Death of 10-year-old convinces D.A., legislator to push for new law |

Death of 10-year-old convinces D.A., legislator to push for new law

A 10-year-old girl from Windsor, Calif., died swimming in Lake Sonoma almost two years ago. She was electrocuted when she touched a pier with faulty wiring – a pier where owners allegedly knew there was danger.

Deirdre McCormick was swimming happily with friends when she died, according to her grandmother, South Lake Tahoe’s Linda McCormick, who said, “there is always room for an accident but (the marina owners) were not careful.”

Sonoma County District Attorney Michael Mullins agreed but could never bring charges against the company that operates the marina at Lake Sonoma for the U.S. Army. He said there was no doubt that the concessionaire that runs the marina was negligent and that the wiring on the dock was faulty, so he decided to push for legislation that would make marinas safer.

“We really need it, there is danger like that (at Lake Tahoe), I just know it,” McCormick said. “The only thing we can do is make people aware so that this never happens again.”

Ensuring the safety of those who use marinas is the purpose of a bill introduced by Sen. Wesley Chesbro, D-Arcata, at Mullins’ urging. However, SB 2040 has met with opposition in the Senate Appropriations Committee.

“I don’t understand it,” Mullins said. “I am going to do my damndest to make sure it passes. This legislation would establish responsibility for inspections through county building departments … which are quite capable of making sure electricity doesn’t get into the water and kill people.”
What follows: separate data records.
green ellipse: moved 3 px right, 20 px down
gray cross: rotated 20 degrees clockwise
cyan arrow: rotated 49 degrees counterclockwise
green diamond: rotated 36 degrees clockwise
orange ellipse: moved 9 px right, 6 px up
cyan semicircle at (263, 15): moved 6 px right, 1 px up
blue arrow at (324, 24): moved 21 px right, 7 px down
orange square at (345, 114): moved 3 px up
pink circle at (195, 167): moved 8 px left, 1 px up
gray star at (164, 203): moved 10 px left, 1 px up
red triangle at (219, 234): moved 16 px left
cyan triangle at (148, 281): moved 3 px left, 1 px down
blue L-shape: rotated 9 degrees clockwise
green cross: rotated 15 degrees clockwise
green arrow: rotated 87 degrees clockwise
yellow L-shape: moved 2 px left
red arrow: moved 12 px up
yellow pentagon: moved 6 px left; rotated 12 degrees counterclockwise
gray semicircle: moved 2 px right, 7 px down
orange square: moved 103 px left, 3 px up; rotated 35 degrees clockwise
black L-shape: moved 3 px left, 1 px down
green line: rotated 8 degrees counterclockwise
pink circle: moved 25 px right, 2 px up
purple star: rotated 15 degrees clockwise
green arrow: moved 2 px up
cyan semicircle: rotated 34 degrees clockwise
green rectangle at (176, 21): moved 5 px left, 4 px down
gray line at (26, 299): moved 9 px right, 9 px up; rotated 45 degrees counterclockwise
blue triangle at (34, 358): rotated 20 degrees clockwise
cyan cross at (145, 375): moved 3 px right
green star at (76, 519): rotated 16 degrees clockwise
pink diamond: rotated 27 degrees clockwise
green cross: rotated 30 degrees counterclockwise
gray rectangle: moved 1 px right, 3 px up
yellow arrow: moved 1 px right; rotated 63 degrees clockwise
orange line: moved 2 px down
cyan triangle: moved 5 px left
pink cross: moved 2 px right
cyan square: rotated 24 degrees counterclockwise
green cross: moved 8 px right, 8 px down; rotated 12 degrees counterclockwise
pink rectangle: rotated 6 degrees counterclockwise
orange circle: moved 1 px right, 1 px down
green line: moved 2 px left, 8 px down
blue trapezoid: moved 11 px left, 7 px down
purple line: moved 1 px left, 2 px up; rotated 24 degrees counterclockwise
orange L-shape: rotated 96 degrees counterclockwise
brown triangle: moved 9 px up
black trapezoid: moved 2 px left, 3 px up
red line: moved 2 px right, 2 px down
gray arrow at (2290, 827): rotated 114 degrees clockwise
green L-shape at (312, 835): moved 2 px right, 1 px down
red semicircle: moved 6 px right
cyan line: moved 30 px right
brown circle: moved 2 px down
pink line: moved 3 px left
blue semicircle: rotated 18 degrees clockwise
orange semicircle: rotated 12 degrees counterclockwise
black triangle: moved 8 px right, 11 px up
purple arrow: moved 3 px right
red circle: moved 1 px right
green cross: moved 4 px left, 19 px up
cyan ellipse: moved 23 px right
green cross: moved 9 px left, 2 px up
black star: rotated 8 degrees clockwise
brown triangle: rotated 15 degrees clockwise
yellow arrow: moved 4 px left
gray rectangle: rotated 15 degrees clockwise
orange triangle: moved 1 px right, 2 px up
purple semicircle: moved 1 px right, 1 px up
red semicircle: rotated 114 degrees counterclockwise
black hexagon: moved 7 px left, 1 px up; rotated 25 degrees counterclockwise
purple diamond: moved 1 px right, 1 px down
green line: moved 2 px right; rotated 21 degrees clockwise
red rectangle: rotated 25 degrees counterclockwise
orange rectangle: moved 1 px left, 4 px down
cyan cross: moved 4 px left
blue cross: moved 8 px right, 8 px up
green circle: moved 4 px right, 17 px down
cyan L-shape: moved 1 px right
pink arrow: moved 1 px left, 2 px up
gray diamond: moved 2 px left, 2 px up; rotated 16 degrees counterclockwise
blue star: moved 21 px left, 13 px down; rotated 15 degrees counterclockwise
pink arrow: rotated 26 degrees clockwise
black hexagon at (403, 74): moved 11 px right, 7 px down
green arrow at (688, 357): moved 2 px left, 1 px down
The bill would require city and county building departments to inspect marinas within their jurisdiction each year to ensure they meet public safety standards. There are approximately 800 marinas in California, including several on Lake Tahoe.

According to Jedd Medefind, a spokesman for Sen. Tim Leslie, R-Tahoe City, who serves as vice chair on the Appropriations Committee, the committee members were concerned that the language regarding inspections is vague and the estimated $500,000 cost each year is not worth the benefit.

“The biggest question had to do with, is this a major problem? And will it make anybody’s life better?” Medefind said. “This bill would not even solve the problem (at Lake Sonoma) because the lake is owned by the federal government.”

Even the Democratic leadership of the committee were reluctant to support the bill, but were also reluctant to kill legislation introduced by a member of their own party. Instead, they suggested Chesbro refine the language of the legislation.

“We still feel optimistic and there is no reason to think it won’t pass,” said Chesbro, who will spend the next few weeks working with opponents to make them feel more comfortable and work on changes.

“If our kids are going to marinas, we should be sure that they are safe,” he said. “And if it costs the state a little more money it is money well spent.”

At the Timber Cove Marina, which is preparing to open for the summer, Bob Hassett said he could not comment on the legislation or how inspections might affect the marina because he had not seen the bill.

“But safety is always our first priority,” said Hassett, who operates the marina. “If codes are there to ensure safety then it is a good thing.”

McCormick said the emphasis should be put on safety and that it didn’t even occur to her that her granddaughter could die like she did.

“She was a happy, happy child,” she said. “At least she died happy – playing in the water with her sister and her cousin.”